Q1.a.  See hw3.cu
Q1.b.  304 GFlops
Q1.c.  I wrote a simple kernel, see logistic1_kernel.  It achieved about 120 Gflops.
       Running nvcc --ptxas-options -v, I saw that it only uses 6 registers.  A
       kernel can use up to 21 registers per thread and still have 48 active warps.
       I revised the loop to update 5 elements of the x array per iteration.  This
       uses 20 registers per thread.
         I experimented with values for nblks, tpb (thread-per-block), and m (number
       of generations of the logistic map to compute).
         tpb: throughput increased with tpb until tpb=256.  For larger values, the
           throughput did not change noticably with tpb.
         nblks: multiples of 6 are good.  This makes sense, 6 blocks of 256 threads
           is 1536 threads, which fills a SM.  At 12 blocks, I saw 295Gflops.  The
           performance gradually increased and seemed to peak around 240 blocks.
         m: increasing m created significant increases in throughput up to m=500.
           I saw small increases up to m=8000, and not much change after that.

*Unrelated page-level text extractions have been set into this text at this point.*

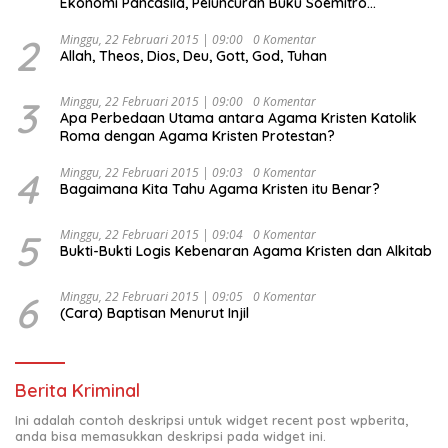
Ekonomi Pancasila, Peluncuran Buku Soemitro
Djojohadikusumo Anti Penjajahan (Pergolakan
Ekonomi Politik Indonesia) & Simposium Nasional
2
Minggu, 22 Februari 2015 | 09:00
0 Komentar
Allah, Theos, Dios, Deu, Gott, God, Tuhan
“Urgensi Undang-Undang Perekonomian Nasional dan
Kesejahteraan Sosial dalam Menata Bangsa Menuju
Indonesia Emas 2045”,
3
Minggu, 22 Februari 2015 | 09:00
0 Komentar
Apa Perbedaan Utama antara Agama Kristen Katolik
Roma dengan Agama Kristen Protestan?
4
Minggu, 22 Februari 2015 | 09:03
0 Komentar
Bagaimana Kita Tahu Agama Kristen itu Benar?
5
Minggu, 22 Februari 2015 | 09:04
0 Komentar
Bukti-Bukti Logis Kebenaran Agama Kristen dan Alkitab
6
Minggu, 22 Februari 2015 | 09:05
0 Komentar
(Cara) Baptisan Menurut Injil
Berita Kriminal
Ini adalah contoh deskripsi untuk widget recent post wpberita,
anda bisa memasukkan deskripsi pada widget ini.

       Based on these observations, I tried with tpb=256, nblks=240, and m=8000
       and 304.88 Gflops (on lin22).
         The GTX 550 Ti has a peak Gflops specification of 691 Gflops.  That is
       counting fused-multiply-adds as two floating point operations.  The logistic
       map does not benefit from fused multiply add.  Thus, the peak should be
       around 345 Gflops.  My code gets 88% of that.

Q2.a.  See hw3.cu
Q2.b.  68.3Gbytes/sec
Q2.c.  I wrote a simple kernel, see norm1_kernel and got about 53 Gbytes/sec.

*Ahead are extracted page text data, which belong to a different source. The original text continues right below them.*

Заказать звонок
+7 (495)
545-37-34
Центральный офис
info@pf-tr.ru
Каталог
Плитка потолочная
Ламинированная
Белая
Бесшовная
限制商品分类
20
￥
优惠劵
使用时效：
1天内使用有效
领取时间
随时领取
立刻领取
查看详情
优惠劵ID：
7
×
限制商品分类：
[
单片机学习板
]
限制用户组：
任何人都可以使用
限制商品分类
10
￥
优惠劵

       I manually unrolled the loop.  Using two "accumulators" for the sum
       and adding two terms of the dot-product to each accumulator for each
       sum seemed to work best.  Then, I experimented with nblks, tpb, and m
       as for Q1, and got nblks=48, tpb=384, m=10000 seemed to do well.
         The GTX 550 Ti has a peak Gflops specification of 95 Gbytes/sec.
       Those are 2^30 byte Gbytes, so that's about 102 Gbytes/sec with 10^9 byt
       Gbytes.  My code seems to get about 2/3 of that.  I suspect this is
       because the GTX 550 Ti has four GDDR5 DIMMs connected to the GPU using
       three GDDR5 interfaces.  I haven't found a way to get higher bandwidth.
       I'll be interested to see if any of the submitted solutions did better.
         
Q3.a.  See hw3.cu
Q2.b.  13.24 GRand/sec (giga-random-units/sec).
Q2.c.  I wrote the obvious kernel, and it got 0.69 GRand/sec.  I changed the
       code to compute the sum of the m random numbers per thread and only store
       the sum in the global memory -- that doesn't satisfy the assignment, but
       it ran *way* faster (nearly 17 GRand/sec).  This suggests that global
       memory bandwidth was the problem.
         I restored my code to store each random uint in a separate location.
       I stared at the code, trying to think of a way to unroll the loop, or
       change the memory access pattern, but couldn't come up with anything.
       Then, I tried copying the random number generator state into shared
       memory.  This removes the global memory accesses for the state.  The
       throughput increased to 8.7 GRand/sec.
         From there, I tried adjusting nblks, tpb, and m.  This time, I found
       that it helped to have a large number of threads-per-block, a large
       value for m, and a fairly small number of blocks.  I got the highest
       througput with nblks=12, tpb=768, and m=20000.